43

Kamala Harris says in her book The Truths We Hold, “We need to speak another truth: police brutality occurs in America and we have to root it out wherever we find it.”

The abduction and rape of my 18-year-old daughter is her story to tell, and she is doing a fearless job of it. I am telling my story.

After the rape and the initial police investigation and no perpetrator was identified, the police asked my daughter to come back into the station for more questioning. I drove her to the station. When we walked in, the lead cop asked me to sit in the lobby and wait while they spoke to her in private. I was surprised by the request, but I trusted they had their reasons, and she was an adult. A half hour later she stormed out of the office, saying, “Let’s go.” I ran after her, got in the car, turned it around, stopped at a light, and she started screaming and pounding the dashboard so hard that I thought the dashboard would crack.

We sat at that light until she could articulate words through her anger. The cops – two of them – had accused her of making up the rape. They explained to her that the perpetrator was someone she knew and that she was carrying out revenge for having been dumped or something. They explained that more often than not, rape cases ended up being not rape, but rather revenge.

They further explained that they had had an expert analyze her written description of the rape and conclude that she was not telling the truth. They finally confronted her with the fact that she was hurting us, her parents, with her lies.

She ended her screaming diatribe by saying, “I hate them more than I hate the rapist.”

Adding to the treachery, I have to add, I was deceived as well. There was no reason to exclude me, her advocate, from the meeting except to gang up on her. Just like gang rapists, they needed numbers to dominate.

Many months later the rapist was finally caught, after at least two more rapes. He is still in jail. On the books justice was served. But in our hearts, justice is still wounded and bleeding.

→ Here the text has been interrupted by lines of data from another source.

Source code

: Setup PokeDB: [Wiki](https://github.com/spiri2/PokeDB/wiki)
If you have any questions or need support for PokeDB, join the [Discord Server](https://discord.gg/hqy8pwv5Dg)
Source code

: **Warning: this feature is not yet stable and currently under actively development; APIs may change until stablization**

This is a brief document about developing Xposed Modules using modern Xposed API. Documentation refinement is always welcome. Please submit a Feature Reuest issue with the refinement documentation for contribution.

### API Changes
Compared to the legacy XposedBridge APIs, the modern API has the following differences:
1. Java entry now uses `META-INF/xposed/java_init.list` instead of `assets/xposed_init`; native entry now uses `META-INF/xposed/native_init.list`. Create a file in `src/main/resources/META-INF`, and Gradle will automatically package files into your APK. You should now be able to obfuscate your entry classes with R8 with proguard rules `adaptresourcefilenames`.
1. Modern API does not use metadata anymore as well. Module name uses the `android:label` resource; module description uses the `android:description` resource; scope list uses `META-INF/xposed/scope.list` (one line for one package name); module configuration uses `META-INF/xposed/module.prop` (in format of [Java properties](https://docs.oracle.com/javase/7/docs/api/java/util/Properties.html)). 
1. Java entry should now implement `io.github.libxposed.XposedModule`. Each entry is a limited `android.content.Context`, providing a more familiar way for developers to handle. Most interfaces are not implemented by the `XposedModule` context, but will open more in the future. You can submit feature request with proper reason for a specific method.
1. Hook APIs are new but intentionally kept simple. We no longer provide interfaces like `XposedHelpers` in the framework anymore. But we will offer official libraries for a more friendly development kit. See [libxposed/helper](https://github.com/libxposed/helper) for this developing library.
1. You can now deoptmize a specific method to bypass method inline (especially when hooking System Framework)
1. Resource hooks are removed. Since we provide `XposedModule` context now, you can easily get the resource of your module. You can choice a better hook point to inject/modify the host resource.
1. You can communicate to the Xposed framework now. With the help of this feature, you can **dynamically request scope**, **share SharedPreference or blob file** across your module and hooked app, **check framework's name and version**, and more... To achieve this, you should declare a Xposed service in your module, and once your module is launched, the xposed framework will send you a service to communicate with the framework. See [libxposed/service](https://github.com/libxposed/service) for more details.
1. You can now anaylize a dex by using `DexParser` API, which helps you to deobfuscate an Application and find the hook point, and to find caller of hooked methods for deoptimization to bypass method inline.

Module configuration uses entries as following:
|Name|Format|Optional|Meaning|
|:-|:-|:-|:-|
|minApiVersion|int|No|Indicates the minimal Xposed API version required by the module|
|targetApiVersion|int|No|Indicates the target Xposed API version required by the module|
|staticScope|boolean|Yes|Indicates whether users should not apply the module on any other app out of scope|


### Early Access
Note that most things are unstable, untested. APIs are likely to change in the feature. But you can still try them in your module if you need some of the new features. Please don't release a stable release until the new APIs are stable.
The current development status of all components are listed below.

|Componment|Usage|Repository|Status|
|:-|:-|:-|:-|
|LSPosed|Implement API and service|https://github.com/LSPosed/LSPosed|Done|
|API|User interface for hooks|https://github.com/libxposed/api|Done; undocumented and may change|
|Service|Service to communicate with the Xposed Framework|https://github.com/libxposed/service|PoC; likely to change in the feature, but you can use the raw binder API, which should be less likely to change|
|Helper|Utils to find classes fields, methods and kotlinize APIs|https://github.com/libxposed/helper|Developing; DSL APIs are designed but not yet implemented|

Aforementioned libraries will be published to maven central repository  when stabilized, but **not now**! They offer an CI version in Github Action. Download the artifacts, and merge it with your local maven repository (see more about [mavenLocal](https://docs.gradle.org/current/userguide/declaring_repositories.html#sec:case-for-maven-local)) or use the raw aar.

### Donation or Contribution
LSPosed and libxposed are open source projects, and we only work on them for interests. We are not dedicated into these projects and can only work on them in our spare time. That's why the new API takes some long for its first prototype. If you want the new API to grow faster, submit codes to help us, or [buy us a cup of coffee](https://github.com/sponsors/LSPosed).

I will let Kamala make the case: “If people fear murder and beatings and harassment from the police who patrol their streets, can we really say that we live in a free society?….Public safety depends on public trust. It depends on people believing they will be treated fairly and transparently. It depends on a justice system that is steeped in the notions of objectivity and impartiality. It depends on the basic decency our Constitution demands.

“We need people who come from all walks of life and different backgrounds and experiences to sit at the table and wield that kind of power.”

In short, we need women at the table.